Traumasensibles Yoga TSY
Als Yogalehrende Person kann es aus mehreren Gründen sinnvoll und hilfreich sein, die Grundlagenreihe im
Traumasensiblen Yoga zu besuchen und, wenn man als YogatherapeutIn tätig ist, sogar die Aufbauseminare:
1. Verständnis für Trauma und seine Auswirkungen
- Erkennen von Trauma-Symptomen:** Ein tiefes Verständnis von Trauma hilft Yogalehrenden, die subtilen Anzeichen und Symptome von Trauma bei ihren Schülern zu erkennen.
- Empathie und Sensibilität:** Ein fundiertes Wissen über Trauma fördert Empathie und Sensibilität, was für einen sicheren und unterstützenden Unterrichtsraum entscheidend ist.
2. Entwicklung sicherer und unterstützender Praktiken
- Anpassung von Yoga-Praktiken:** Traumasensibles Yoga lehrt, wie man Yoga-Praktiken anpasst, um Sicherheit und Wohlbefinden für traumatisierte Personen zu gewährleisten.

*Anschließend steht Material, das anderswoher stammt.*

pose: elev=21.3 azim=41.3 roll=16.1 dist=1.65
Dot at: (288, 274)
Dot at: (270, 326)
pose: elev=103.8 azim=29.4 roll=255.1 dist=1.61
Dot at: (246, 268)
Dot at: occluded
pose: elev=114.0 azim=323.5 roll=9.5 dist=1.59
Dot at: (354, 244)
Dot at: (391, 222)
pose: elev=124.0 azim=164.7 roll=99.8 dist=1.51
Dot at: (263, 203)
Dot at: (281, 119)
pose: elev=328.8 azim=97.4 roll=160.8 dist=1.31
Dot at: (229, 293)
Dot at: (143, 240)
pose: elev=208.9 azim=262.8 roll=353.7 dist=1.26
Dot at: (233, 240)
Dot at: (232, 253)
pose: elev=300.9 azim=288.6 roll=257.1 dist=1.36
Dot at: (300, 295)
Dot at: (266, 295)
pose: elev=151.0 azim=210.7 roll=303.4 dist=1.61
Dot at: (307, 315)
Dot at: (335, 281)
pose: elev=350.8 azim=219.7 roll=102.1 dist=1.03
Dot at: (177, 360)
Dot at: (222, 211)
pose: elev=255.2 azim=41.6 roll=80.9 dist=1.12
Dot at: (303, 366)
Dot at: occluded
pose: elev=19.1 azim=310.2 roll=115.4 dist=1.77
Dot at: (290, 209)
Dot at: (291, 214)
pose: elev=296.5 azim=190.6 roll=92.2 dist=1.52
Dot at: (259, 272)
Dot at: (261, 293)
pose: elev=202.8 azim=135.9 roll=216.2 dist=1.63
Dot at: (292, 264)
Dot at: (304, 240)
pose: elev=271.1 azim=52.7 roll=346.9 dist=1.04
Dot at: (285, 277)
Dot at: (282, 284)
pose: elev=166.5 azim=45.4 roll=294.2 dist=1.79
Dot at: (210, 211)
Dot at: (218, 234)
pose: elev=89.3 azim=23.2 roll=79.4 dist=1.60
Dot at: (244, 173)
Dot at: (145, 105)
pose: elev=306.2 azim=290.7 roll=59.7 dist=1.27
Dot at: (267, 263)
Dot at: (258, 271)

- Vermeidung von Retraumatisierung:** Durch spezifische Techniken und Ansätze kann die Wahrscheinlichkeit einer Retraumatisierung minimiert werden.
3. Förderung der Heilung und Resilienz
- Förderung der Selbstregulation:** Traumasensibles Yoga beinhaltet Praktiken, die helfen, das Nervensystem zu beruhigen und die Selbstregulation zu fördern.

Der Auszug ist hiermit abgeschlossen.